▶ **The task**
Within the records below, filter for lines carrying the word "беспилотников" and copy them.

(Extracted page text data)
◆ ◆ ◆ ◆ ◆ ◆ ◆

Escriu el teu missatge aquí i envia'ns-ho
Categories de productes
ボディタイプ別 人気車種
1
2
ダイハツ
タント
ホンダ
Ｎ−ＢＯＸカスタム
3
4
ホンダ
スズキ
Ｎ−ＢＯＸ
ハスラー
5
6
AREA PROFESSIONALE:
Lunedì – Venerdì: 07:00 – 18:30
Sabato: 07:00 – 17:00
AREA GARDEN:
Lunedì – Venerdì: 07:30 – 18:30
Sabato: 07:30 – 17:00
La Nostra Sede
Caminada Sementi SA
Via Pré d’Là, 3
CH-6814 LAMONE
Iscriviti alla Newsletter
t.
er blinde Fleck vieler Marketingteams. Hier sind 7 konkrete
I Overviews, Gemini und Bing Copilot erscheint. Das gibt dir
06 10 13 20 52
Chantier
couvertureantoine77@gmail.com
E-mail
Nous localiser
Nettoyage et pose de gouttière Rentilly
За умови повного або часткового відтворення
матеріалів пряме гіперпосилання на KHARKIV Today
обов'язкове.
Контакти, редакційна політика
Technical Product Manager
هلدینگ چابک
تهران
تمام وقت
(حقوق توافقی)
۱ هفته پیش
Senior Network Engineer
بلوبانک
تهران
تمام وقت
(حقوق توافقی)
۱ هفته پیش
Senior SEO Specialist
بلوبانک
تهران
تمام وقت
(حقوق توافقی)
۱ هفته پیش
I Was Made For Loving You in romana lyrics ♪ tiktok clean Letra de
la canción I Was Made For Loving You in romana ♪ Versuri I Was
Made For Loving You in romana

◆ ◆ ◆ ◆ ◆ ◆ ◆

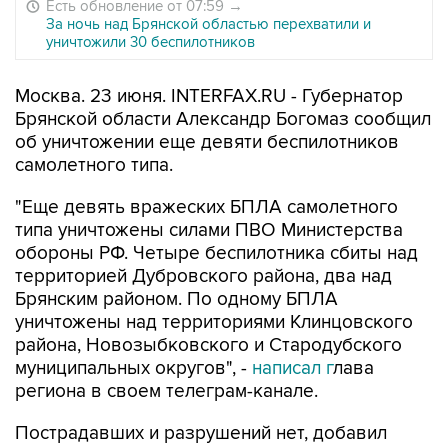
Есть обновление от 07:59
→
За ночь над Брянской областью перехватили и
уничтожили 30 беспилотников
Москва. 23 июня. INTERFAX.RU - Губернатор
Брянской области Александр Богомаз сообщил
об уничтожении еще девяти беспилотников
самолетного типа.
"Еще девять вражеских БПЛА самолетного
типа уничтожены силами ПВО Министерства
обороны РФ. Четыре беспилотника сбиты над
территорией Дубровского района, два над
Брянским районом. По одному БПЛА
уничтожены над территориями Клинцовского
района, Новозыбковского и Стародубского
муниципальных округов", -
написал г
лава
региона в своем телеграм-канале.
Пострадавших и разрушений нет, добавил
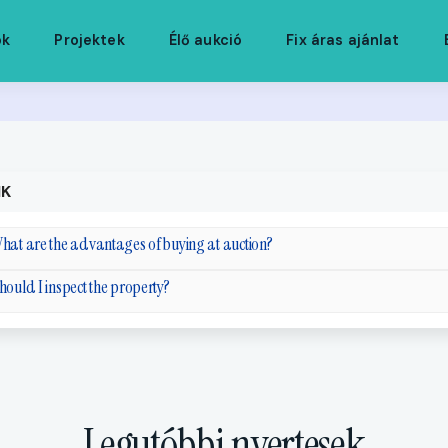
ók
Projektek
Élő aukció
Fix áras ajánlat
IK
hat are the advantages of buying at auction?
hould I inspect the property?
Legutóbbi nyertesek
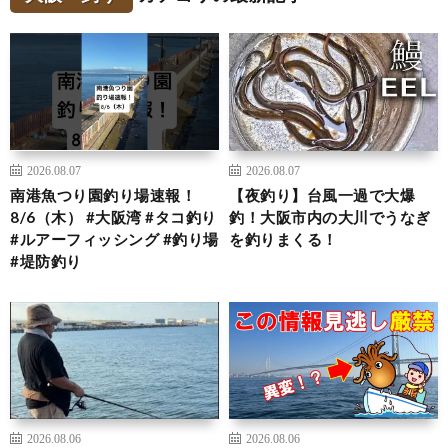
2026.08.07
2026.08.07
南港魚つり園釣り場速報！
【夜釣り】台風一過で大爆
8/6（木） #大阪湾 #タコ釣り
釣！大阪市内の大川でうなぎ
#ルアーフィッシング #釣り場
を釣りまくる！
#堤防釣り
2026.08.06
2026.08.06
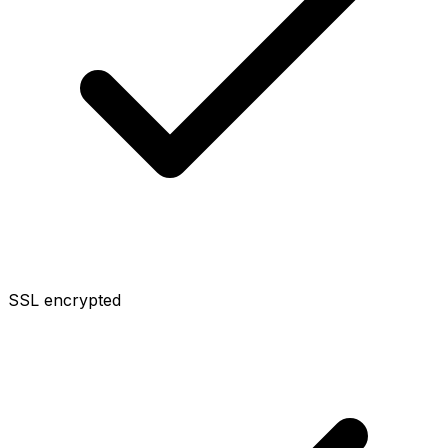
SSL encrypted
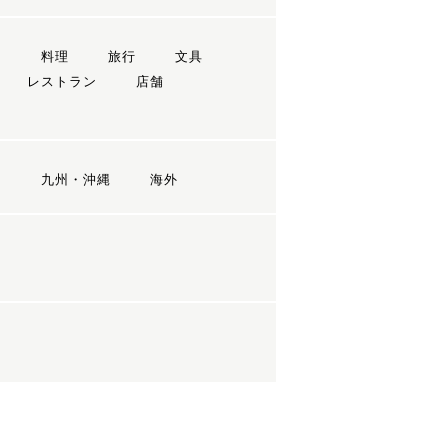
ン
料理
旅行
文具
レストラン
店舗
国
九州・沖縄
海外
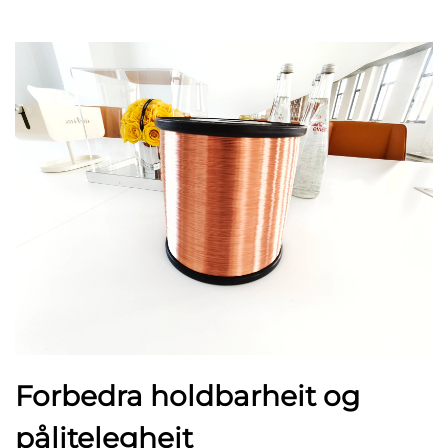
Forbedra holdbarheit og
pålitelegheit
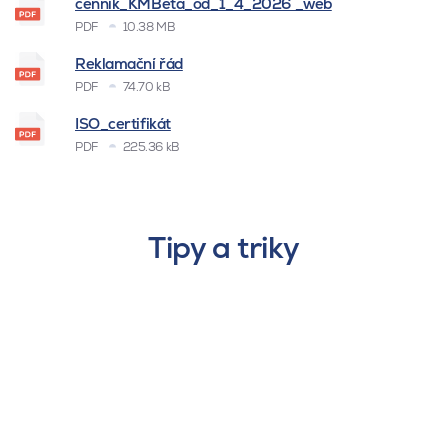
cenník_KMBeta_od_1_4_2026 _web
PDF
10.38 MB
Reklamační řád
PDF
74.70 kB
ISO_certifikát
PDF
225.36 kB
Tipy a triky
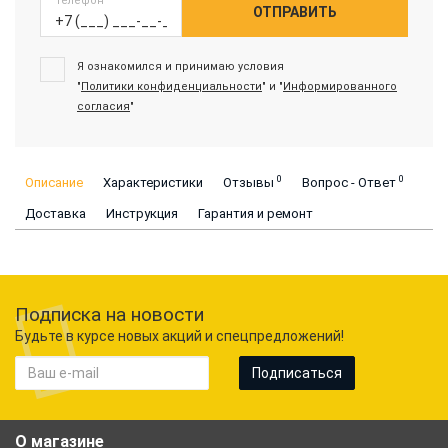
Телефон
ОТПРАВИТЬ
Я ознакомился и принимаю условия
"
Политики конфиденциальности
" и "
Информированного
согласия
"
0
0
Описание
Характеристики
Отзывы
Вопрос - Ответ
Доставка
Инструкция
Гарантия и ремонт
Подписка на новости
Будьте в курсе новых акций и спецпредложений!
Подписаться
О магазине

◆ ◆ ◆ ◆ ◆ ◆ ◆

▶ **The answer**
уничтожили 30 беспилотников
об уничтожении еще девяти беспилотников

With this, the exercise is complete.